From: Anshuman Khandual
Date: Thu Jan 04 2018 - 22:52:54 EST


On 01/03/2018 01:55 PM, Michal Hocko wrote:
> From: Michal Hocko <mhocko@xxxxxxxx>
>
> do_pages_move is supposed to move user defined memory (an array of
> addresses) to the user defined numa nodes (an array of nodes one for
> each address). The user provided status array then contains resulting
> numa node for each address or an error. The semantic of this function is
> little bit confusing because only some errors are reported back. Notably
> migrate_pages error is only reported via the return value. This patch
> doesn't try to address these semantic nuances but rather change the
> underlying implementation.
>
> Currently we are processing user input (which can be really large)
> in batches which are stored to a temporarily allocated page. Each
> address is resolved to its struct page and stored to page_to_node
> structure along with the requested target numa node.

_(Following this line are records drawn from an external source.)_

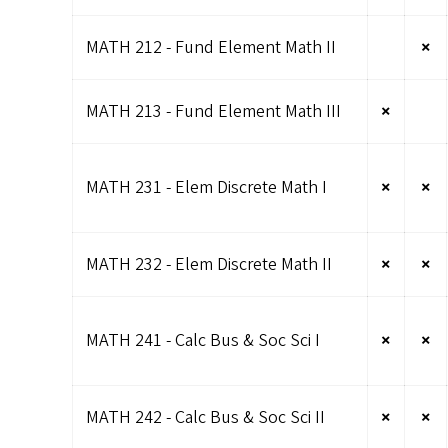
MATH 212 - Fund Element Math II
×
MATH 213 - Fund Element Math III
×
MATH 231 - Elem Discrete Math I
×
×
MATH 232 - Elem Discrete Math II
×
×
MATH 241 - Calc Bus & Soc Sci I
×
×
MATH 242 - Calc Bus & Soc Sci II
×
×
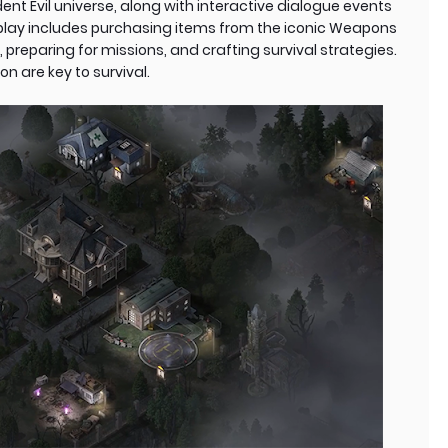
nt Evil universe, along with interactive dialogue events
eplay includes purchasing items from the iconic Weapons
, preparing for missions, and crafting survival strategies.
n are key to survival.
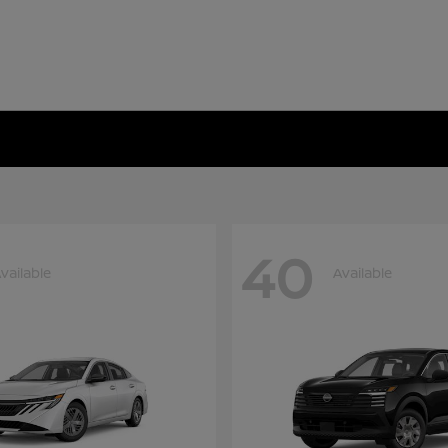
40
vailable
Available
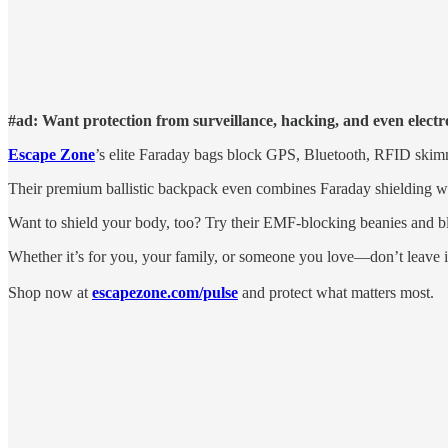
#ad: Want protection from surveillance, hacking, and even elect
Escape Zone
’s elite Faraday bags block GPS, Bluetooth, RFID skim
Their premium ballistic backpack even combines Faraday shielding wi
Want to shield your body, too? Try their EMF-blocking beanies and b
Whether it’s for you, your family, or someone you love—don’t leave i
Shop now at
escapezone.com/pulse
and protect what matters most.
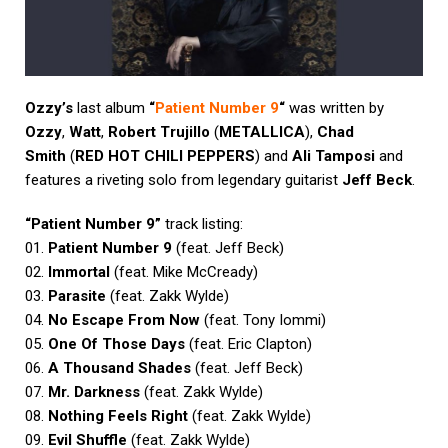
Ozzy’s
last album
“
Patient Number 9
“
was written by
Ozzy
,
Watt
,
Robert Trujillo
(
METALLICA
),
Chad
Smith
(
RED HOT CHILI PEPPERS
) and
Ali Tamposi
and
features a riveting solo from legendary guitarist
Jeff Beck
.
“Patient Number 9”
track listing:
01.
Patient Number 9
(feat. Jeff Beck)
02.
Immortal
(feat. Mike McCready)
03.
Parasite
(feat. Zakk Wylde)
04.
No Escape From Now
(feat. Tony Iommi)
05.
One Of Those Days
(feat. Eric Clapton)
06.
A Thousand Shades
(feat. Jeff Beck)
07.
Mr. Darkness
(feat. Zakk Wylde)
08.
Nothing Feels Right
(feat. Zakk Wylde)
09.
Evil Shuffle
(feat. Zakk Wylde)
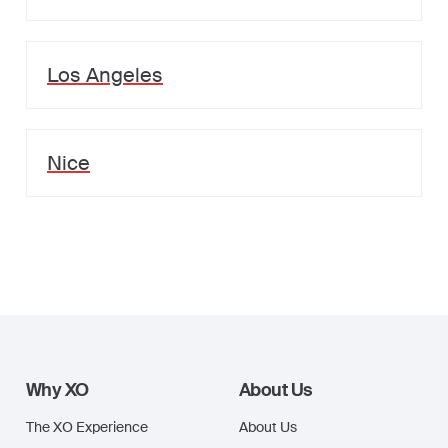
Los Angeles
Nice
Why XO
About Us
The XO Experience
About Us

The array of these
> structures is then conveyed down the page migration path via private
> argument. new_page_node then finds the corresponding structure and
> allocates the proper target page.
>
> What is the problem with the current implementation and why to change
> it? Apart from being quite ugly it also doesn't cope with unexpected
> pages showing up on the migration list inside migrate_pages path.
> That doesn't happen currently but the follow up patch would like to
> make the thp migration code more clear and that would need to split a
> THP into the list for some cases.
>
> How does the new implementation work? Well, instead of batching into a
> fixed size array we simply batch all pages that should be migrated to
> the same node and isolate all of them into a linked list which doesn't
> require any additional storage. This should work reasonably well because
> page migration usually migrates larger ranges of memory to a specific
> node. So the common case should work equally well as the current
> implementation. Even if somebody constructs an input where the target
> numa nodes would be interleaved we shouldn't see a large performance
> impact because page migration alone doesn't really benefit from
> batching. mmap_sem batching for the lookup is quite questionable and
> isolate_lru_page which would benefit from batching is not using it even
> in the current implementation.

Hi Michal,

After slightly modifying your test case (like fixing the page size for
powerpc and just doing simple migration from node 0 to 8 instead of the
interleaving), I tried to measure the migration speed with and without
the patches on mainline. Its interesting....

10000 pages | 100000 pages
--------------------------
Mainline 165 ms 1674 ms
Mainline + first patch (move_pages) 191 ms 1952 ms
Mainline + all three patches 146 ms 1469 ms

Though overall it gives performance improvement, some how it slows
down migration after the first patch. Will look into this further.